November 27, 1936—Given a three-year contract by Metro-Goldwyn-Mayer, Cole Porter proceeded to prove he was worth every penny of his $3,000-a-week salary with his first original Hollywood score, Born to Dance. The musical yielded two standards, “Easy to Love” and “I’ve Got You Under My Skin”--the latter being, in my opinion, what Frank Sinatra memorably called “Cole Porter’s shining hour.”
Born to Dance is known to pop music and film aficionados for a nifty bit of trivia: It’s the only one of James Stewart’s nearly 100 films, TV programs and short in which he sang. (The great star joked in That’s Entertainment that his tune, “Easy to Love,” somehow became a hit despite his rendition, but he was being unduly modest: Porter himself thought Stewart had a perfectly fine voice and, when given the opportunity to have someone else in the film sing this song, affirmed that the 27-year-old MGM contract player would do just fine.)
More crucially, Stewart was at the receiving end of “I’ve Got You Under My Skin,” as female lead Virginia Bruce sang it to him in an attempt to convince his character of the sincerity of her love. For those who think the classic Hollywood musical should exploit the medium’s great asset—motion—and that dance is indispensable in this regard, the film also offers an instrumental reprise of the tune, with husband-and-wife team Georges and Jalna (seen in this YouTube scene) attempting to catch some of the magic emitted by Fred Astaire and Ginger Rogers.
In his breezy recap of the Great American Songbook, The House That George Built, Wilfred Sheed broke down how the gay songwriter was able to translate his own experiences into tunes that a broader heterosexual public could experience: “He had the formula down cold for alchemizing lust into romance, and for selling the customer on a lifetime of bliss in exchange for a few trifling minutes of hoop-di-do; but mainly because, like the greatest seducers, he meant what he was saying. More than anyone, he craved the happy ending he was selling, and was even more heartbroken when he didn’t get it. For the time being, anyway.”
Porter was part of a massive exodus of Broadway tunesmiths who, when the Great Depression left one musical after another dying on the vine, decamped for Hollywood. For all the lovely weather and cushy salaries they enjoyed, however, it wasn’t easy for composers in Tinseltown. They were at the beck and call of producers who could torpedo their best work for the most idiotic of reasons. (“Over the Rainbow,” written for an even greater MGM musical than Born to Dance, The Wizard of Oz, almost suffered this indignity before wiser heads prevailed.) They might have been kings of Broadway, but in Hollywood they represented just another set of hired hands, even having to submit to auditioning their songs for producers--a prospect filling Porter, for one, with deep unease.

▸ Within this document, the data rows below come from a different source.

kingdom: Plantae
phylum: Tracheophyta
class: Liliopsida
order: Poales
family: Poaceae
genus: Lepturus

Richard Whiting had made the long trek out West early in the decade; the Gershwin brothers did so, like Porter, in 1936 (“They Can’t Take That Away From Me” was a product of their collaboration there); and Johnny Mercer would follow a year later. Among the few musical craftsmen to bridle at their time in the sun were Richard Rodgers and Lorenz Hart, who, despite creating two of their greatest hits in Hollywood (“Isn’t It Romantic?” and “Blue Moon”), could not wait to get back to Broadway by mid-decade.
In a prior post on Dinah Washington, I discussed why her cover version of “I’ve Got You Under My Skin” was especially memorable. But, in truth, the song has proven adaptable to many different musicians, many of whom have managed to leave their own distinctive interpretations of it. Frank Sinatra, in the 1956 hit that thrust this work forever into the Great American Songbook, lent a quality of confidence overriding all obstacles; Katharine McPhee, in a performance with Chris Botti, endowed it with flirtatiousness; and Diane Krall slowed it down to emphasize the pain and vulnerability of the lyrics (“This affair never will go so well”).
On the Web site Jazz Standards, musicologist K. J. McElrath cites several reasons for its great adaptability by jazz musicians in particular, including the number of intermediate steps that allow singers to traverse its wide Bb to the F range, and the lack of “color tones” that allow musicians to, in effect, fill in the gaps.